Type of Document Master's Thesis
Author Latimer, Christopher Edward
URN etd-05142012-132301
Title Avian population and community dynamics in response to vegetation restoration on reclaimed mine lands in southwest Virginia
Degree Master of Science
Department Fisheries and Wildlife Sciences
Advisory Committee
Advisor Name Title
Stauffer, Dean F. Committee Chair
Karpanty, Sarah M. Committee Member
Kelly, Marcella J. Committee Member
Keywords
  • nest success
  • community dynamics
  • birds
  • coal mine reclamation
Date of Defense 2012-05-03
Availability unrestricted
Abstract
Coal surface-mining is often implicated for its negative impacts on native flora and fauna. However, some studies suggest that, in reclaiming land after mining, there may be potential to create early successional habitat needed by many avian species currently in decline throughout eastern North America. I evaluated nest-site selection and nest success for on reclaimed mine lands in southwest Virginia during the summers of 2010 and 2011. For this nest-site analysis, I focused on 2 bird species common to reclaimed mine lands in southwest Virginia: field sparrows (Spizella pusillia) and indigo buntings (Passerina cyanea). In addition, I assessed bird community attributes in relation to various surface-mine reclamation regimens over a 5-year period from 2007-2011.

For both species, I found estimates of daily nest success to be higher than other estimates reported in the literature; however, empirical estimates of adult and juvenile survival are needed to provide better estimates of population status. For field sparrows, models of avian nest success support the hypothesis that a tradeoff exists between nest concealment and a view of the surroundings for field sparrows.

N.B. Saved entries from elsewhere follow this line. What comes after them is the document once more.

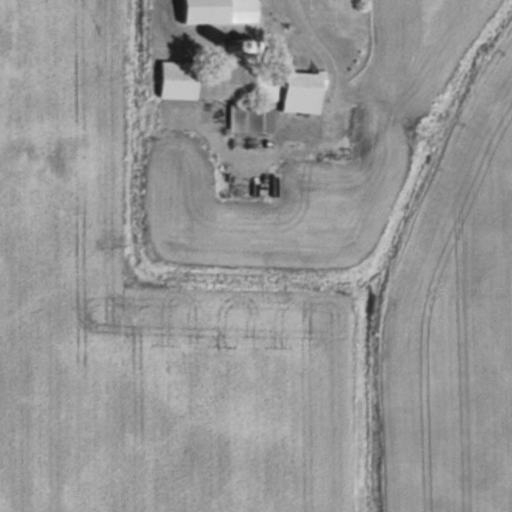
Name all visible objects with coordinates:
building: (213, 9)
building: (241, 82)
building: (249, 117)
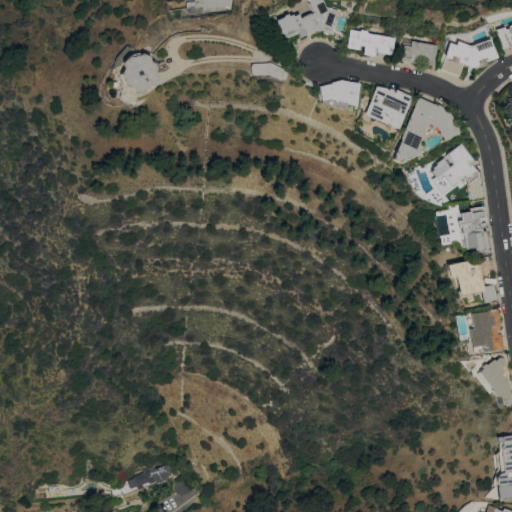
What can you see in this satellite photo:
road: (244, 4)
building: (203, 5)
building: (204, 5)
building: (305, 20)
building: (307, 20)
building: (204, 29)
building: (504, 35)
road: (186, 36)
building: (504, 36)
building: (367, 42)
building: (368, 42)
building: (415, 51)
building: (417, 52)
building: (464, 55)
building: (465, 55)
building: (264, 69)
building: (267, 70)
building: (134, 71)
building: (136, 72)
road: (489, 82)
building: (338, 91)
building: (335, 94)
building: (385, 105)
building: (383, 106)
building: (509, 106)
building: (508, 107)
road: (482, 124)
building: (419, 126)
building: (421, 127)
building: (451, 169)
building: (452, 171)
building: (469, 228)
building: (471, 229)
building: (450, 252)
building: (467, 279)
building: (468, 279)
building: (483, 330)
building: (481, 331)
building: (492, 380)
building: (187, 465)
building: (503, 466)
building: (503, 468)
building: (148, 475)
building: (143, 478)
building: (182, 487)
building: (54, 489)
road: (183, 505)
building: (491, 508)
building: (494, 509)
building: (120, 511)
building: (123, 511)
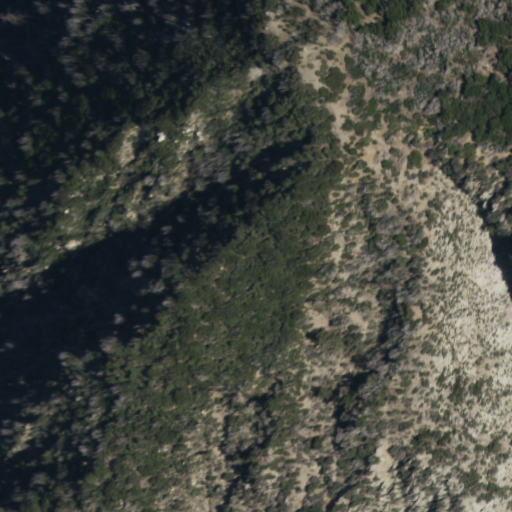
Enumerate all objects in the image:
road: (350, 30)
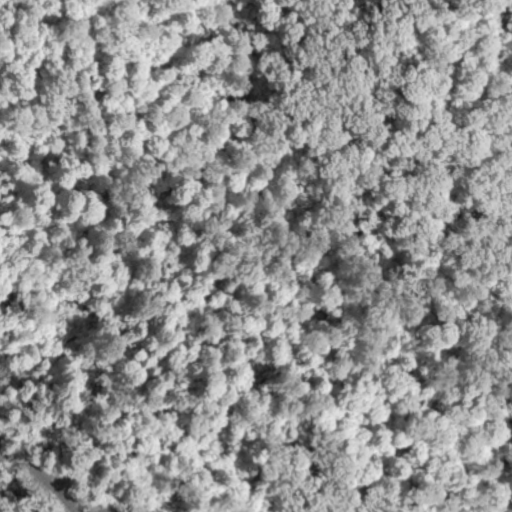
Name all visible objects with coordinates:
road: (19, 484)
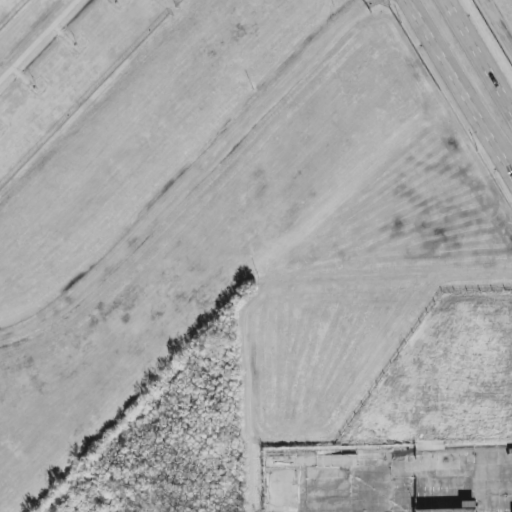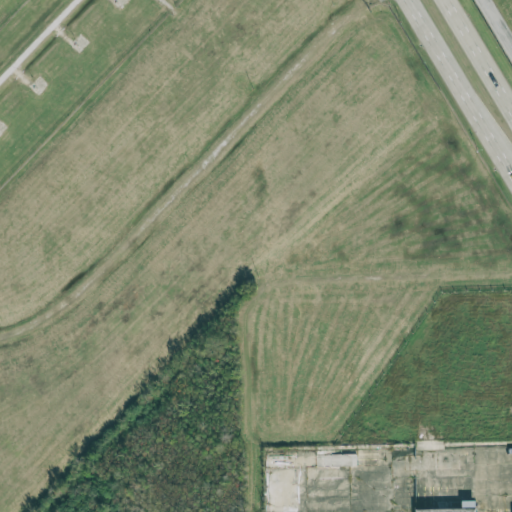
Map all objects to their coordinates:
road: (497, 24)
road: (37, 39)
road: (482, 48)
airport: (246, 67)
road: (463, 80)
road: (449, 458)
building: (456, 507)
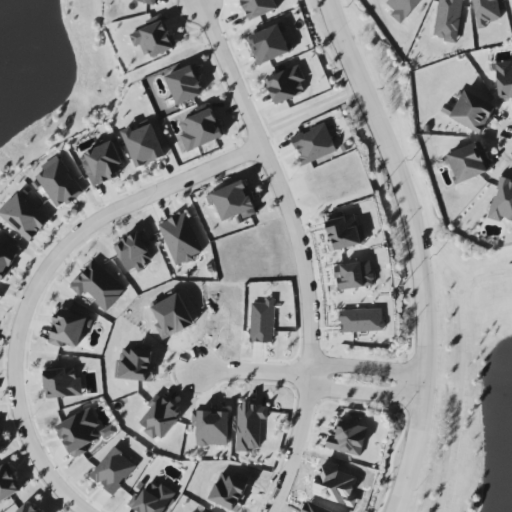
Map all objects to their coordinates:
building: (258, 8)
building: (486, 12)
building: (448, 19)
building: (154, 38)
building: (269, 44)
building: (504, 79)
building: (185, 84)
building: (286, 85)
building: (470, 112)
building: (200, 129)
road: (403, 141)
building: (314, 144)
building: (143, 145)
building: (468, 162)
building: (102, 163)
building: (59, 183)
building: (233, 201)
building: (502, 201)
building: (24, 216)
building: (345, 233)
building: (181, 239)
road: (417, 249)
building: (134, 251)
road: (300, 251)
building: (7, 258)
building: (354, 275)
road: (40, 278)
building: (98, 286)
building: (0, 293)
building: (262, 322)
building: (69, 328)
road: (365, 370)
road: (462, 371)
road: (250, 373)
building: (62, 383)
park: (478, 392)
road: (361, 396)
building: (250, 426)
building: (211, 428)
building: (79, 433)
building: (348, 439)
building: (0, 452)
building: (113, 471)
building: (7, 483)
building: (153, 498)
building: (28, 508)
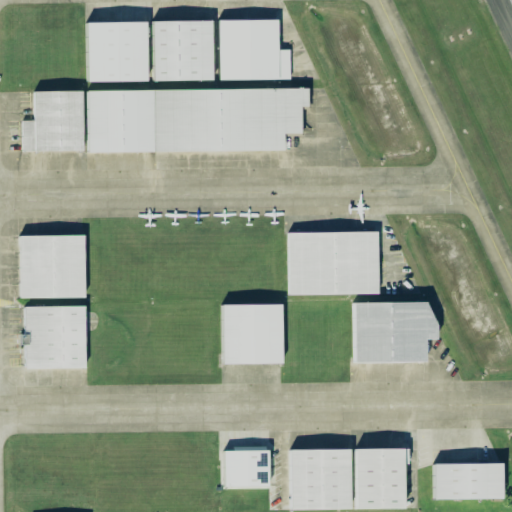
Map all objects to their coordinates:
airport runway: (510, 3)
building: (177, 49)
building: (180, 50)
building: (246, 50)
building: (249, 50)
building: (110, 51)
building: (114, 51)
building: (188, 118)
building: (191, 119)
building: (50, 121)
building: (53, 122)
airport taxiway: (444, 140)
airport taxiway: (425, 189)
airport taxiway: (185, 191)
road: (185, 191)
airport taxiway: (461, 195)
airport: (256, 256)
building: (328, 261)
building: (331, 262)
building: (46, 264)
building: (49, 266)
building: (386, 330)
building: (390, 331)
building: (246, 332)
building: (249, 333)
building: (50, 335)
building: (52, 336)
airport taxiway: (492, 402)
airport taxiway: (236, 405)
road: (236, 405)
building: (240, 467)
building: (243, 469)
building: (378, 474)
building: (374, 477)
building: (314, 478)
building: (318, 479)
building: (462, 480)
building: (465, 480)
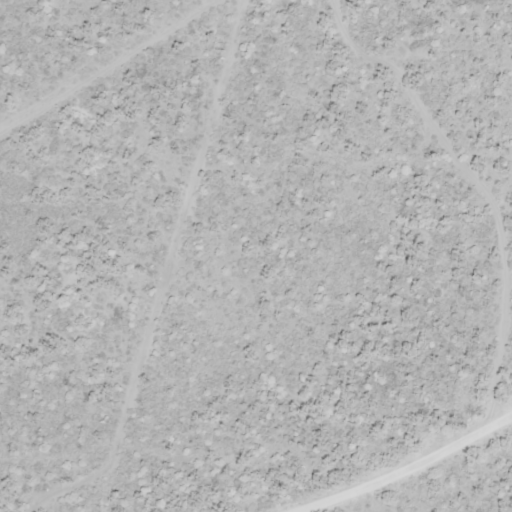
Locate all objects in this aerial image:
road: (113, 72)
road: (386, 446)
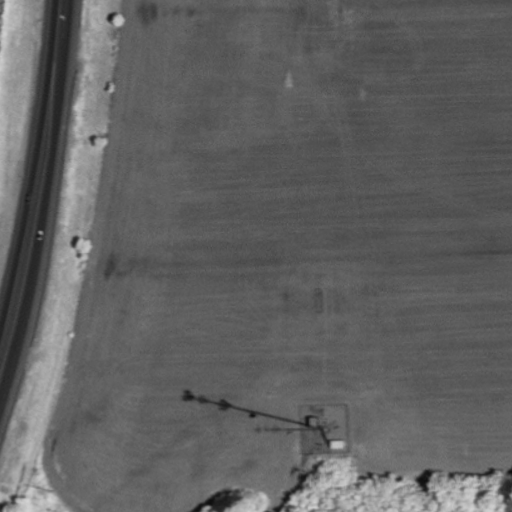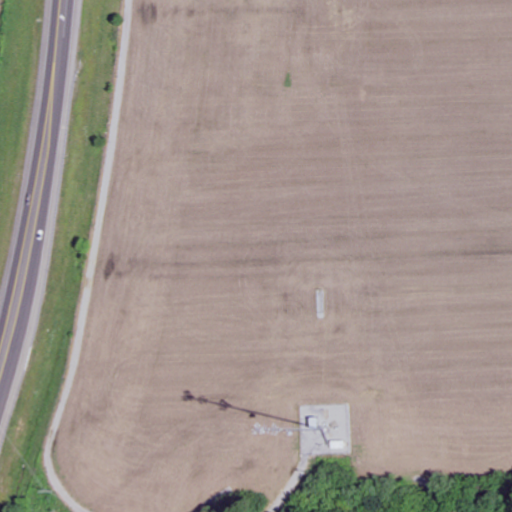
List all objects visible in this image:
road: (44, 189)
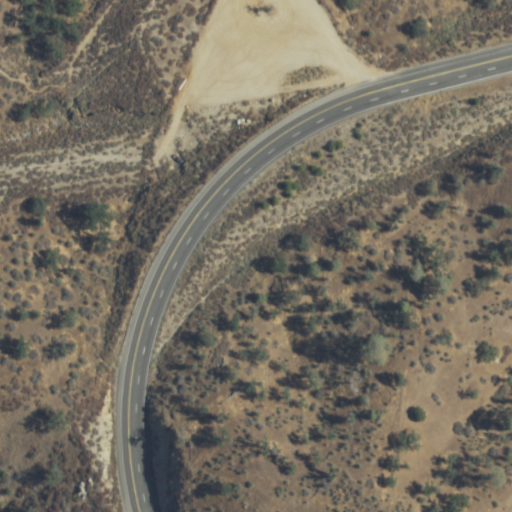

For indigo buntings, year explained the most variation in nest success, with much lower estimates of daily nest survival in 2010, possibly as a result of increased precipitation.

I also assessed avian community dynamics in relation to vegetation changes on reclaimed mine sites and observed a total of 96 species throughout the 4 years of sampling. Local species persistence and species turnover were comparable to another

continental scale study conducted using breeding bird survey (BBS) data. Observed changes in community vital rates were likely a result of changes in certain habitat attributes over the 5-year period. Lastly, seven species were unique to certain cover types, suggesting the need to consider landscape level processes when developing restoration guidelines for reclaimed coal surface-mines.